MATERIAL PROVIDED:
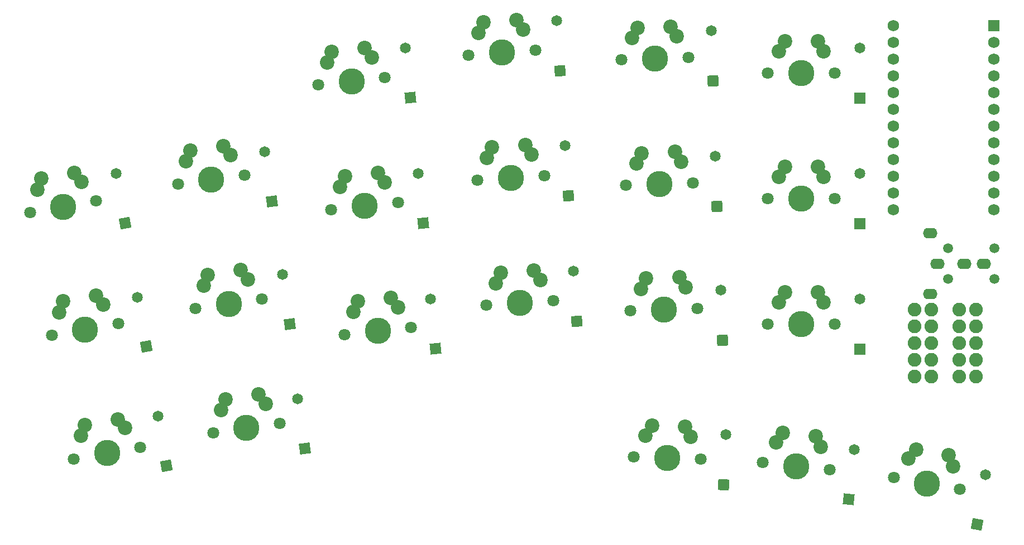
<source format=gbs>
%TF.GenerationSoftware,KiCad,Pcbnew,(6.0.0-0)*%
%TF.CreationDate,2022-01-29T19:54:47+07:00*%
%TF.ProjectId,kibod-01-mirrored,6b69626f-642d-4303-912d-6d6972726f72,rev?*%
%TF.SameCoordinates,Original*%
%TF.FileFunction,Soldermask,Bot*%
%TF.FilePolarity,Negative*%
%FSLAX46Y46*%
G04 Gerber Fmt 4.6, Leading zero omitted, Abs format (unit mm)*
G04 Created by KiCad (PCBNEW (6.0.0-0)) date 2022-01-29 19:54:47*
%MOMM*%
%LPD*%
G01*
G04 APERTURE LIST*
G04 Aperture macros list*
%AMRotRect*
0 Rectangle, with rotation*
0 The origin of the aperture is its center*
0 $1 length*
0 $2 width*
0 $3 Rotation angle, in degrees counterclockwise*
0 Add horizontal line*
21,1,$1,$2,0,0,$3*%
G04 Aperture macros list end*
%ADD10RotRect,1.651000X1.651000X10.000000*%
%ADD11C,1.651000*%
%ADD12RotRect,1.651000X1.651000X8.000000*%
%ADD13RotRect,1.651000X1.651000X6.000000*%
%ADD14RotRect,1.651000X1.651000X4.000000*%
%ADD15RotRect,1.651000X1.651000X2.000000*%
%ADD16R,1.651000X1.651000*%
%ADD17RotRect,1.651000X1.651000X358.000000*%
%ADD18RotRect,1.651000X1.651000X354.000000*%
%ADD19RotRect,1.651000X1.651000X350.000000*%
%ADD20C,1.800000*%
%ADD21C,3.987800*%
%ADD22C,2.200000*%
%ADD23C,2.082800*%
%ADD24C,1.500000*%
%ADD25O,2.200000X1.600000*%
%ADD26R,1.752600X1.752600*%
%ADD27C,1.752600*%
G04 APERTURE END LIST*
D10*
%TO.C,D-0-0*%
X34291111Y-52388457D03*
D11*
X32967911Y-44884221D03*
%TD*%
D12*
%TO.C,D-0-1*%
X56559761Y-49061067D03*
D11*
X55499261Y-41515225D03*
%TD*%
D13*
%TO.C,D-0-2*%
X77557764Y-33375467D03*
D11*
X76761258Y-25797211D03*
%TD*%
D14*
%TO.C,D-0-3*%
X100285283Y-29251659D03*
D11*
X99753739Y-21650221D03*
%TD*%
D15*
%TO.C,D-0-4*%
X123462478Y-30800167D03*
D11*
X123196544Y-23184809D03*
%TD*%
D16*
%TO.C,D-0-5*%
X145739511Y-33396339D03*
D11*
X145739511Y-25776339D03*
%TD*%
D10*
%TO.C,D-1-0*%
X37491111Y-71136787D03*
D11*
X36167911Y-63632551D03*
%TD*%
D12*
%TO.C,D-1-1*%
X59259761Y-67748925D03*
D11*
X58199261Y-60203083D03*
%TD*%
D13*
%TO.C,D-1-2*%
X79527764Y-52425467D03*
D11*
X78731258Y-44847211D03*
%TD*%
D14*
%TO.C,D-1-3*%
X101555283Y-48255254D03*
D11*
X101023739Y-40653816D03*
%TD*%
D15*
%TO.C,D-1-4*%
X124062478Y-49838563D03*
D11*
X123796544Y-42223205D03*
%TD*%
D16*
%TO.C,D-1-5*%
X145739511Y-52446339D03*
D11*
X145739511Y-44826339D03*
%TD*%
D10*
%TO.C,D-2-0*%
X40591111Y-89218457D03*
D11*
X39267911Y-81714221D03*
%TD*%
D12*
%TO.C,D-2-1*%
X61559761Y-86613532D03*
D11*
X60499261Y-79067690D03*
%TD*%
D13*
%TO.C,D-2-2*%
X81367764Y-71475467D03*
D11*
X80571258Y-63897211D03*
%TD*%
D14*
%TO.C,D-2-3*%
X102825283Y-67258849D03*
D11*
X102293739Y-59657411D03*
%TD*%
D15*
%TO.C,D-2-4*%
X124862478Y-70146184D03*
D11*
X124596544Y-62530826D03*
%TD*%
D16*
%TO.C,D-2-5*%
X145739511Y-71496339D03*
D11*
X145739511Y-63876339D03*
%TD*%
D17*
%TO.C,D-3-3*%
X125096544Y-92079952D03*
D11*
X125362478Y-84464594D03*
%TD*%
D18*
%TO.C,D-3-4*%
X144031258Y-94335467D03*
D11*
X144827764Y-86757211D03*
%TD*%
D19*
%TO.C,D-3-5*%
X163467911Y-98108457D03*
D11*
X164791111Y-90604221D03*
%TD*%
D20*
%TO.C,K-0-0*%
X19927981Y-50788472D03*
D21*
X24930804Y-49906339D03*
D20*
X29933627Y-49024206D03*
D22*
X21617314Y-45626703D03*
X21009704Y-47277290D03*
X27716245Y-46094746D03*
X26580745Y-44751516D03*
%TD*%
D20*
%TO.C,K-0-1*%
X52405006Y-45070511D03*
X42343882Y-46484509D03*
D21*
X47374444Y-45777510D03*
D22*
X43547485Y-43013218D03*
X44212329Y-41384842D03*
X49203280Y-40683410D03*
X50291211Y-42065449D03*
%TD*%
D20*
%TO.C,K-0-2*%
X63582860Y-31395719D03*
D21*
X68635031Y-30864714D03*
D20*
X73687202Y-30333709D03*
D22*
X64906876Y-27968547D03*
X65628144Y-26364366D03*
X71679570Y-27256708D03*
X70640535Y-25837542D03*
%TD*%
D21*
%TO.C,K-0-3*%
X91474509Y-26517791D03*
D20*
X86406884Y-26872154D03*
X96542134Y-26163428D03*
D22*
X88626514Y-21915246D03*
X87849700Y-23493277D03*
X94643111Y-23018236D03*
X93654237Y-21563673D03*
%TD*%
D20*
%TO.C,K-0-4*%
X119749946Y-27256347D03*
X109596136Y-27610925D03*
D21*
X114673041Y-27433636D03*
D22*
X111155994Y-24284461D03*
X111987408Y-22734501D03*
X117024337Y-22558607D03*
X117961845Y-24046795D03*
%TD*%
D20*
%TO.C,K-0-5*%
X141929511Y-29586339D03*
D21*
X136849511Y-29586339D03*
D20*
X131769511Y-29586339D03*
D22*
X133444511Y-26316339D03*
X134329511Y-24796339D03*
X140254511Y-26316339D03*
X139369511Y-24796339D03*
%TD*%
D20*
%TO.C,K-1-0*%
X33241624Y-67673437D03*
D21*
X28238801Y-68555570D03*
D20*
X23235978Y-69437703D03*
D22*
X24925311Y-64275934D03*
X24317701Y-65926521D03*
X29888742Y-63400747D03*
X31024242Y-64743977D03*
%TD*%
D20*
%TO.C,K-1-1*%
X55056251Y-63935117D03*
D21*
X50025689Y-64642116D03*
D20*
X44995127Y-65349115D03*
D22*
X46198730Y-61877824D03*
X46863574Y-60249448D03*
X51854525Y-59548016D03*
X52942456Y-60930055D03*
%TD*%
D20*
%TO.C,K-1-2*%
X75678467Y-49279352D03*
D21*
X70626296Y-49810357D03*
D20*
X65574125Y-50341362D03*
D22*
X67619409Y-45310009D03*
X66898141Y-46914190D03*
X72631800Y-44783185D03*
X73670835Y-46202351D03*
%TD*%
D20*
%TO.C,K-1-3*%
X87735744Y-45875748D03*
X97870994Y-45167022D03*
D21*
X92803369Y-45521385D03*
D22*
X89955374Y-40918840D03*
X89178560Y-42496871D03*
X94983097Y-40567267D03*
X95971971Y-42021830D03*
%TD*%
D20*
%TO.C,K-1-4*%
X110260971Y-46649320D03*
X120414781Y-46294742D03*
D21*
X115337876Y-46472031D03*
D22*
X111820829Y-43322856D03*
X112652243Y-41772896D03*
X117689172Y-41597002D03*
X118626680Y-43085190D03*
%TD*%
D20*
%TO.C,K-1-5*%
X141929511Y-48636339D03*
X131769511Y-48636339D03*
D21*
X136849511Y-48636339D03*
D22*
X134329511Y-43846339D03*
X133444511Y-45366339D03*
X139369511Y-43846339D03*
X140254511Y-45366339D03*
%TD*%
D20*
%TO.C,K-2-0*%
X26543976Y-88198291D03*
X36549622Y-86434025D03*
D21*
X31546799Y-87316158D03*
D22*
X28233309Y-83036522D03*
X27625699Y-84687109D03*
X34332240Y-83504565D03*
X33196740Y-82161335D03*
%TD*%
D20*
%TO.C,K-2-1*%
X57707501Y-82799724D03*
X47646377Y-84213722D03*
D21*
X52676939Y-83506723D03*
D22*
X49514824Y-79114055D03*
X48849980Y-80742431D03*
X54505775Y-78412623D03*
X55593706Y-79794662D03*
%TD*%
D20*
%TO.C,K-2-2*%
X67565393Y-69287002D03*
D21*
X72617564Y-68755997D03*
D20*
X77669735Y-68224992D03*
D22*
X68889409Y-65859830D03*
X69610677Y-64255649D03*
X75662103Y-65147991D03*
X74623068Y-63728825D03*
%TD*%
D20*
%TO.C,K-2-3*%
X89064605Y-64879344D03*
D21*
X94132230Y-64524981D03*
D20*
X99199855Y-64170618D03*
D22*
X90507421Y-61500467D03*
X91284235Y-59922436D03*
X96311958Y-59570863D03*
X97300832Y-61025426D03*
%TD*%
D20*
%TO.C,K-2-4*%
X121079616Y-65333137D03*
X110925806Y-65687715D03*
D21*
X116002711Y-65510426D03*
D22*
X112485664Y-62361251D03*
X113317078Y-60811291D03*
X118354007Y-60635397D03*
X119291515Y-62123585D03*
%TD*%
D20*
%TO.C,K-2-5*%
X131769511Y-67686339D03*
X141929511Y-67686339D03*
D21*
X136849511Y-67686339D03*
D22*
X133444511Y-64416339D03*
X134329511Y-62896339D03*
X140254511Y-64416339D03*
X139369511Y-62896339D03*
%TD*%
D20*
%TO.C,K-3-3*%
X111453379Y-87829050D03*
X121607189Y-88183628D03*
D21*
X116530284Y-88006339D03*
D22*
X114178988Y-83131310D03*
X113241480Y-84619498D03*
X120047331Y-84857164D03*
X119215917Y-83307204D03*
%TD*%
D21*
%TO.C,K-3-4*%
X136056794Y-89276339D03*
D20*
X141108965Y-89807344D03*
X131004623Y-88745334D03*
D22*
X134051290Y-84249167D03*
X133012255Y-85668333D03*
X139784949Y-86380172D03*
X139063681Y-84775991D03*
%TD*%
D20*
%TO.C,K-3-5*%
X150896688Y-91021609D03*
D21*
X155899511Y-91903742D03*
D20*
X160902334Y-92785875D03*
D22*
X153114070Y-88092149D03*
X154249570Y-86748919D03*
X159213001Y-87624106D03*
X159820611Y-89274693D03*
%TD*%
D23*
%TO.C,J1*%
X154019911Y-65488570D03*
X156559911Y-65488570D03*
X154019911Y-68028570D03*
X156559911Y-68028570D03*
X154019911Y-70568570D03*
X156559911Y-70568570D03*
X154019911Y-73108570D03*
X156559911Y-73108570D03*
X154019911Y-75648570D03*
X156559911Y-75648570D03*
%TD*%
D24*
%TO.C,U2*%
X159125111Y-60842339D03*
X159125111Y-56242339D03*
X166125111Y-56242339D03*
X166125111Y-60842339D03*
D25*
X156425111Y-53942339D03*
X156425111Y-63142339D03*
X157525111Y-58542339D03*
X161525111Y-58542339D03*
X164525111Y-58542339D03*
%TD*%
D26*
%TO.C,U1*%
X166059511Y-22386339D03*
D27*
X166059511Y-24926339D03*
X166059511Y-27466339D03*
X166059511Y-30006339D03*
X166059511Y-32546339D03*
X166059511Y-35086339D03*
X166059511Y-37626339D03*
X166059511Y-40166339D03*
X166059511Y-42706339D03*
X166059511Y-45246339D03*
X166059511Y-47786339D03*
X166059511Y-50326339D03*
X150819511Y-50326339D03*
X150819511Y-47786339D03*
X150819511Y-45246339D03*
X150819511Y-42706339D03*
X150819511Y-40166339D03*
X150819511Y-37626339D03*
X150819511Y-35086339D03*
X150819511Y-32546339D03*
X150819511Y-30006339D03*
X150819511Y-27466339D03*
X150819511Y-24926339D03*
X150819511Y-22386339D03*
%TD*%
D23*
%TO.C,J2*%
X163316311Y-65488570D03*
X160776311Y-65488570D03*
X163316311Y-68028570D03*
X160776311Y-68028570D03*
X163316311Y-70568570D03*
X160776311Y-70568570D03*
X163316311Y-73108570D03*
X160776311Y-73108570D03*
X163316311Y-75648570D03*
X160776311Y-75648570D03*
%TD*%
M02*

</source>
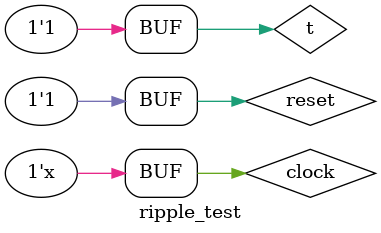
<source format=v>
`timescale 1ns / 1ps


module ripple_test;

	// Inputs
	reg t;
	reg clock;
	reg reset;

	// Outputs
	wire [7:0] o;

	// Instantiate the Unit Under Test (UUT)
	ripple uut (
		.o(o), 
		.t(t), 
		.clock(clock), 
		.reset(reset)
	);

	initial begin
		// Initialize Inputs
		t = 1;
		clock = 0;
		reset = 0;

		// Wait 100 ns for global reset to finish
		#100;
        
		// Add stimulus here

	end
      always #10 clock= ~clock;
		always #2 reset = 1;

endmodule


</source>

EXERCISE PROMPT: Whenever a line of the data includes "format", copy that line.

RESPONSE TO THIS EXERCISE:
<source format=gbs>
G04 Gerber Fmt 4.6, Leading zero omitted, Abs format (unit mm)*
<source format=v>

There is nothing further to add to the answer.